Few people are as passionate about vaccinations as Glasser. She has blamed Andrew Wakefield, a man who was stripped of his medical license in Great Britain, for creating needless fear about vaccinations.

In 1998, Wakefield published a study in the prestigious medical journal The Lancet that purported to show a connection between the mumps, measles and rubella vaccine and autism. Vaccination rates around the world plummeted. Childhood diseases started to escalate for the first time in years.

Then, in 2010, after years of investigation, authorities found Wakefield had faked the data as part of a scheme to make money off new medical testing. The Lancet retracted the physicians’s findings.

"It appears that parents now understand what happened and are positively moving forward, not fighting what is best for their children," Glasser said.

That translates to Nevada parents or guardians of a child submitting to school officials a record showing that a child entering kindergarten or transferring into a school has been immunized and has received proper boosters for: diphtheria, tetanus, pertussis (whooping cough), poliomyelitis, rubella, measles, mumps, hepatitis A, hepatitis B and varicella (chickenpox).

"We’re not seeing many parents trying to fight the vaccination requirements for school," said Diana Taylor, head nurse for the Clark County School District.

Government records show that 82 children were exempted from vaccinations in Southern Nevada in 2011, when the Clark County School District had about 300,000 students.

PLANNING MAKES A DIFFERENCE

Should a child not follow the right shot timetable, which interferes with immunity, he ends up having to repeat the entire process.

"He had to start over his hepatitis shots because he didn’t get them right," said Christine Cabrera, who watched her 6-year-old son Dominic grimace as he received a shot at the health district’s eastern clinic that was necessary for him to return to school.

"That wasn’t too hard," the boy said, rubbing his arm.

No child can enter the seventh grade without receiving the T-dap vaccine, which affords more immunity against tetanus, diphtheria and acellular pertussis.

Twelve-year-old Skylar Roberts, who will attend Lied Middle School this fall, was happy to receive her T-dap vaccination at the health district.

She only wishes there had been a vaccination available so her younger sister Chloe hadn’t come down with leukemia.

Though Chloe, 6, is fine now, her long chemotherapy fight against the cancer made an impression on Skylar.

"I want to help kids, so I’m going to become a pediatric oncologist," she said. "I hope we could come up with vaccination against cancer.
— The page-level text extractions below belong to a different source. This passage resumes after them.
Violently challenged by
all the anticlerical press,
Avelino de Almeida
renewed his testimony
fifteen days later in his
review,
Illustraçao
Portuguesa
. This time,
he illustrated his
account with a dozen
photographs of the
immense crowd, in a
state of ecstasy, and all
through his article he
It would be easier to help kids from getting sick."

It is inevitable, of course, that children will develop medical conditions during their school-age years.

And some will need to take medication for their conditions at school.

Before school begins, parents should check out policies for children taking medication at school at www.ccsd.net/ or call school officials, said Clark County School District nurse Taylor.

"We want as few misunderstandings and confusion as possible," she said.

Parents of children up to fifth grade must leave medication in their child’s health office, Taylor noted. Personnel there will dispense it.

With the written permission of a parent or guardian, students in grades six through 12 may take medicines themselves, except for controlled substances such as codeine or morphine – school personnel must still administer such medicines.

Prescription medication must be kept in the labeled container, which includes the name of the student and the prescribed dosage.

Under no circumstances may a student provide medication to another student.

When it comes to health issues for children and school – ranging from scheduling vaccinations to taking medications to campus – Taylor has a reminder for parents.

"A little planning," she said, "goes a long way."